#### MATERIAL FOR THIS TASK
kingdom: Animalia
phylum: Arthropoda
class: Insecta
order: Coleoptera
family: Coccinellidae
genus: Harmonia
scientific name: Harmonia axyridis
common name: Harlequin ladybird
########
#### MATERIAL FOR THIS TASK
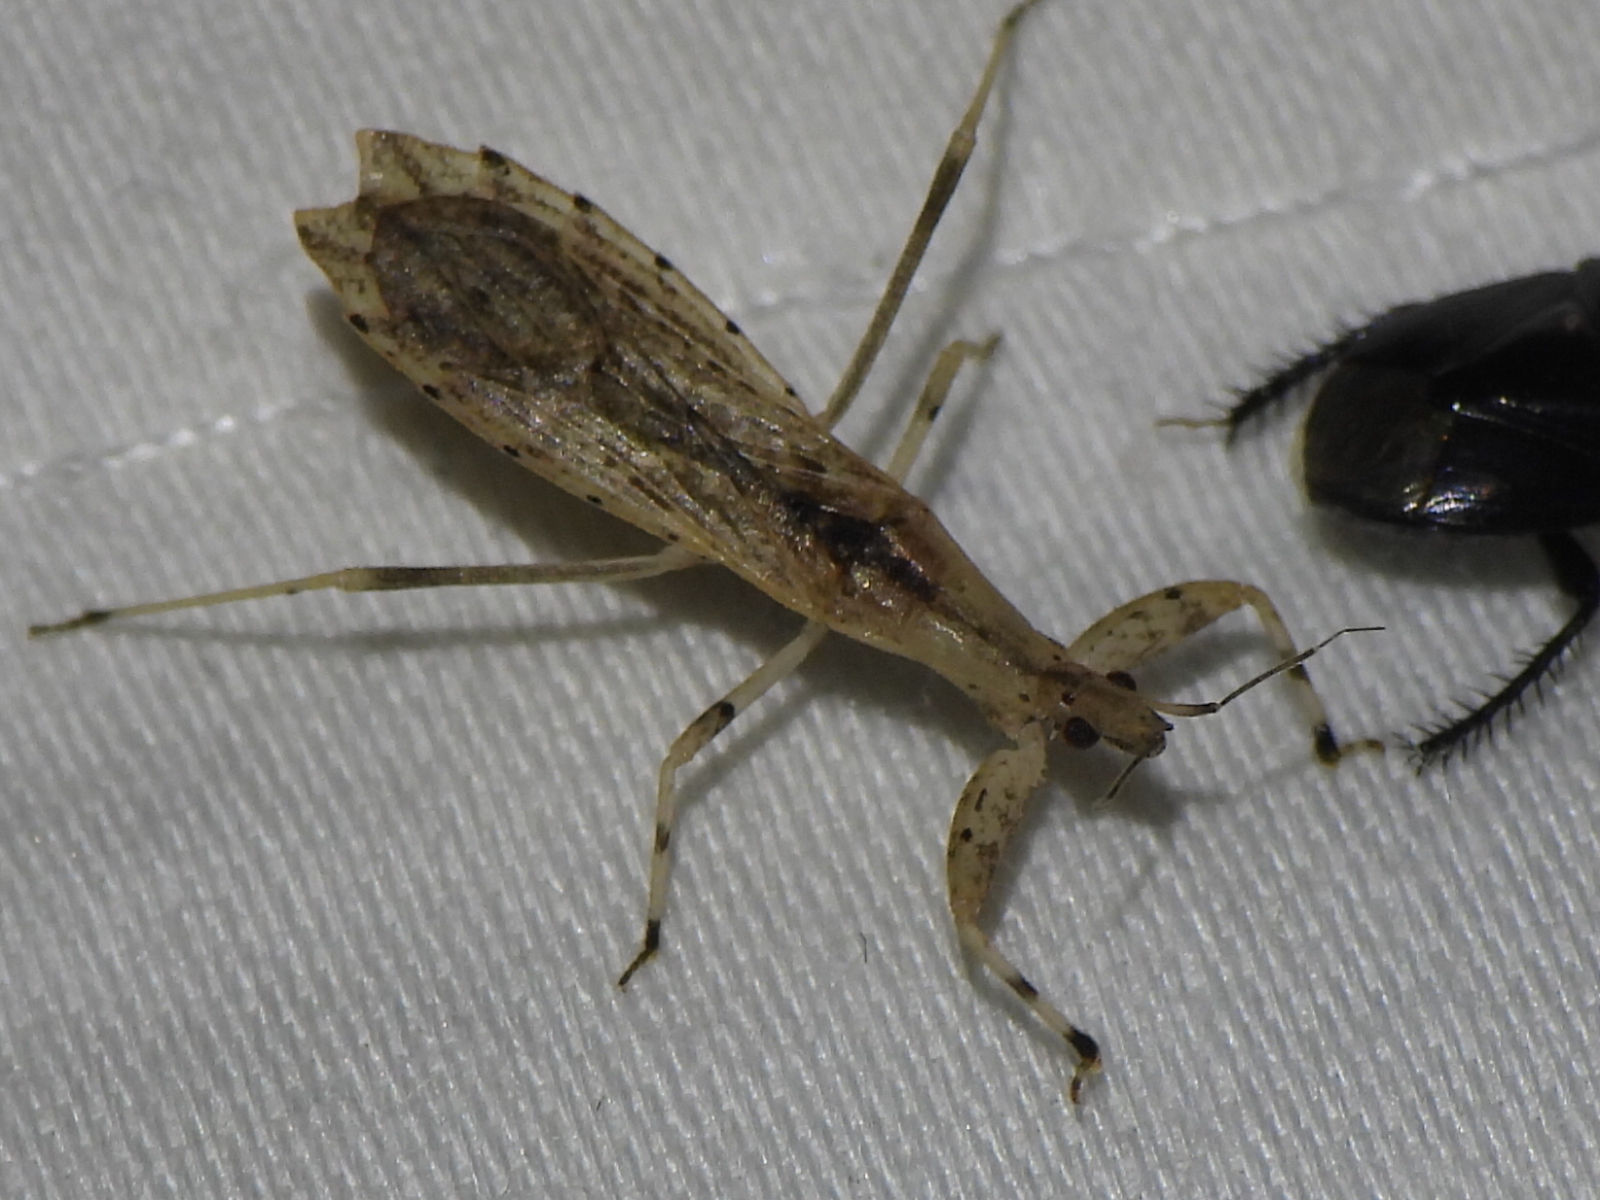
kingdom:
########
#### MATERIAL FOR THIS TASK
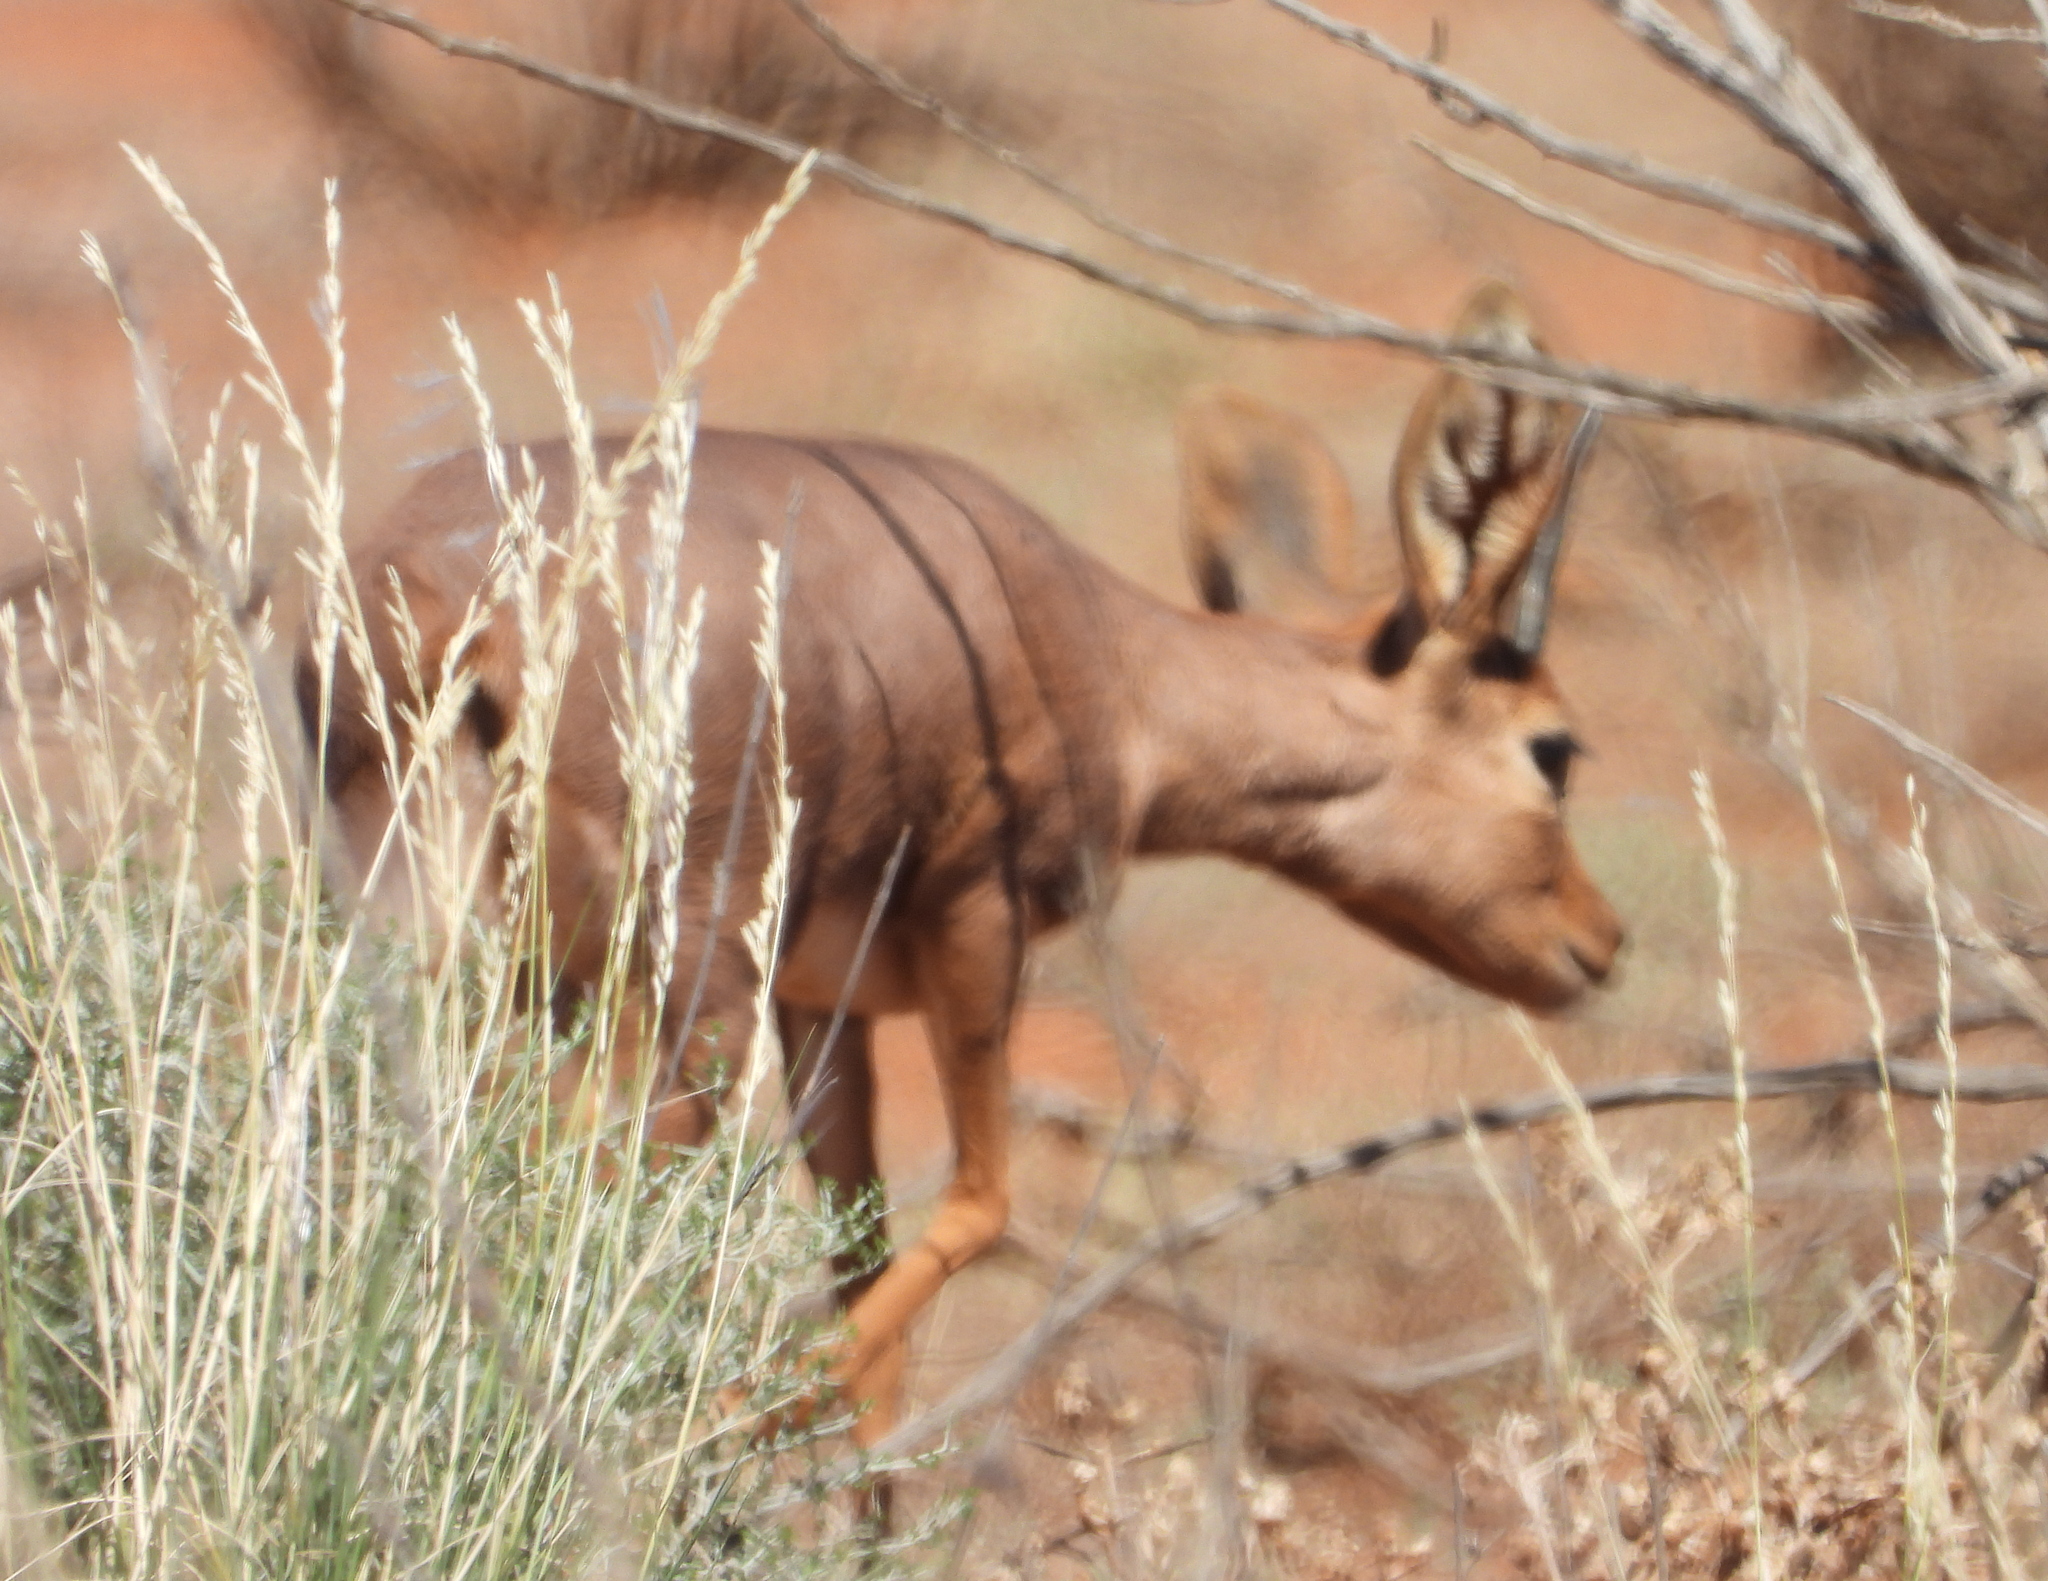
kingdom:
########
BRIEF → Could you update the lines running from the line with "kingdom: Animalia" up to and including the line with "scientific name: Harmonia axyridis", replacing "scientific name" with "binomial name" and keeping everything else the same? Give back only those lines.

PROBLEM SOLUTION →
kingdom: Animalia
phylum: Arthropoda
class: Insecta
order: Coleoptera
family: Coccinellidae
genus: Harmonia
binomial name: Harmonia axyridis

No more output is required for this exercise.